Hypothesis: Administration of the GnRH-vaccine Improvac in a large group of mares of various ages will result in effective, reliably reversible suppression of ovarian activity within a 2 year period.

Methods: The mares, subdivided into 3 age categories, were vaccinated twice (with a 35 day interval) using 400 µg Improvac and monitored via blood samples until Day 720 after initial vaccination for serum progesterone concentration determination by radioimmune assay and anti-GnRH antibody titre by enzyme immunoassay. Samples were collected until individuals resumed cyclic ovarian activity.

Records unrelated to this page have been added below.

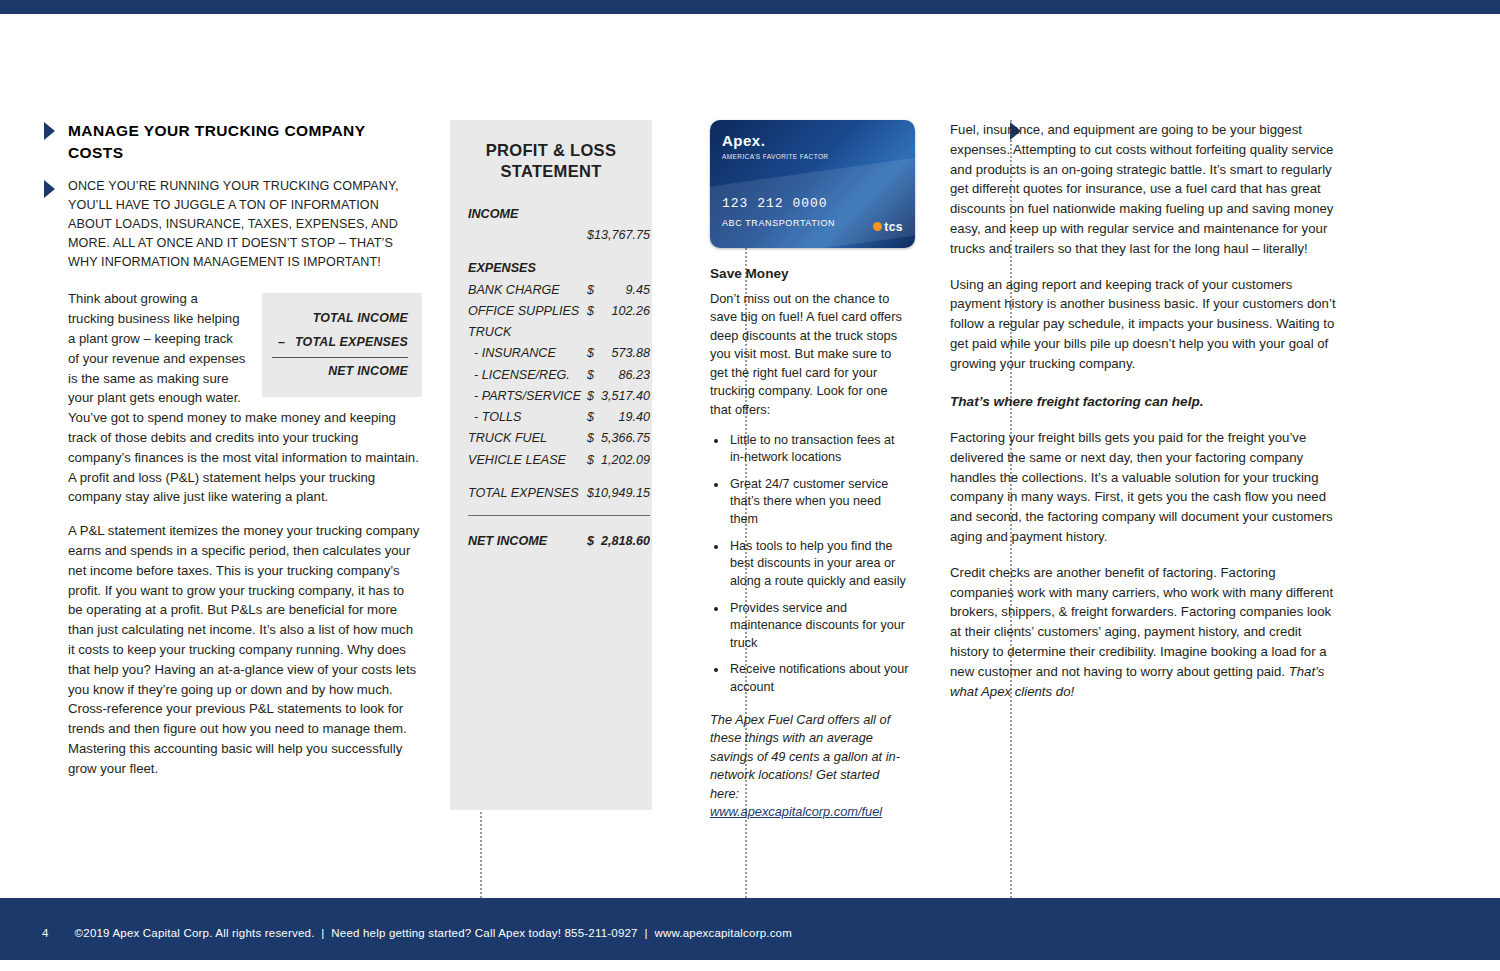Manage Your Trucking Company Costs
Once you’re running your trucking company, you’ll have to juggle a ton of information about loads, insurance, taxes, expenses, and more. All at once and it doesn’t stop – that’s why information management is important!
TOTAL INCOME
–TOTAL EXPENSES
NET INCOME
Think about growing a trucking business like helping a plant grow – keeping track of your revenue and expenses is the same as making sure your plant gets enough water. You’ve got to spend money to make money and keeping track of those debits and credits into your trucking company’s finances is the most vital information to maintain. A profit and loss (P&L) statement helps your trucking company stay alive just like watering a plant.
A P&L statement itemizes the money your trucking company earns and spends in a specific period, then calculates your net income before taxes. This is your trucking company’s profit. If you want to grow your trucking company, it has to be operating at a profit. But P&Ls are beneficial for more than just calculating net income. It’s also a list of how much it costs to keep your trucking company running. Why does that help you? Having an at-a-glance view of your costs lets you know if they’re going up or down and by how much. Cross-reference your previous P&L statements to look for trends and then figure out how you need to manage them. Mastering this accounting basic will help you successfully grow your fleet.
PROFIT & LOSS
STATEMENT
| INCOME | | |
| | $ | 13,767.75 |
| EXPENSES | | |
| BANK CHARGE | $ | 9.45 |
| OFFICE SUPPLIES | $ | 102.26 |
| TRUCK | | |
| - INSURANCE | $ | 573.88 |
| - LICENSE/REG. | $ | 86.23 |
| - PARTS/SERVICE | $ | 3,517.40 |
| - TOLLS | $ | 19.40 |
| TRUCK FUEL | $ | 5,366.75 |
| VEHICLE LEASE | $ | 1,202.09 |
| TOTAL EXPENSES | $ | 10,949.15 |
| NET INCOME | $ | 2,818.60 |
Apex.America’s Favorite Factor
123 212 0000
ABC TRANSPORTATION
tcs
Save Money
Don’t miss out on the chance to save big on fuel! A fuel card offers deep discounts at the truck stops you visit most. But make sure to get the right fuel card for your trucking company. Look for one that offers:
Little to no transaction fees at in-network locations
Great 24/7 customer service that’s there when you need them
Has tools to help you find the best discounts in your area or along a route quickly and easily
Provides service and maintenance discounts for your truck
Receive notifications about your account
The Apex Fuel Card offers all of these things with an average savings of 49 cents a gallon at in-network locations! Get started here:
www.apexcapitalcorp.com/fuel
Fuel, insurance, and equipment are going to be your biggest expenses. Attempting to cut costs without forfeiting quality service and products is an on-going strategic battle. It’s smart to regularly get different quotes for insurance, use a fuel card that has great discounts on fuel nationwide making fueling up and saving money easy, and keep up with regular service and maintenance for your trucks and trailers so that they last for the long haul – literally!
Using an aging report and keeping track of your customers payment history is another business basic. If your customers don’t follow a regular pay schedule, it impacts your business. Waiting to get paid while your bills pile up doesn’t help you with your goal of growing your trucking company.
That’s where freight factoring can help.
Factoring your freight bills gets you paid for the freight you’ve delivered the same or next day, then your factoring company handles the collections. It’s a valuable solution for your trucking company in many ways. First, it gets you the cash flow you need and second, the factoring company will document your customers aging and payment history.
Credit checks are another benefit of factoring. Factoring companies work with many carriers, who work with many different brokers, shippers, & freight forwarders. Factoring companies look at their clients’ customers’ aging, payment history, and credit history to determine their credibility. Imagine booking a load for a new customer and not having to worry about getting paid. That’s what Apex clients do!
4©2019 Apex Capital Corp. All rights reserved. | Need help getting started? Call Apex today! 855-211-0927 | www.apexcapitalcorp.com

Results: All mares showed suppression of cyclic ovarian activity by clinical examination and serum progesterone concentration (SPC) ≤1 nmol/l by Day 70 and 92.2% resumed cyclic activity by SPC at Day 720 with a mean interval = 417.8 days (s.d. ± 23.9; range 232–488 days, median 344 days). A significant age effect (P = 0.028) on the interval, but not on GnRH-antibody titre response, was observed between the youngest (≤4 years) and oldest (≥11 years) categories.

Conclusions: Immunising adult mares of all ages with Improvac resulted in a reversible suppression of cyclic ovarian activity in most mares. An age effect, with the youngest mares showing a longer interval to reversibility, was observed.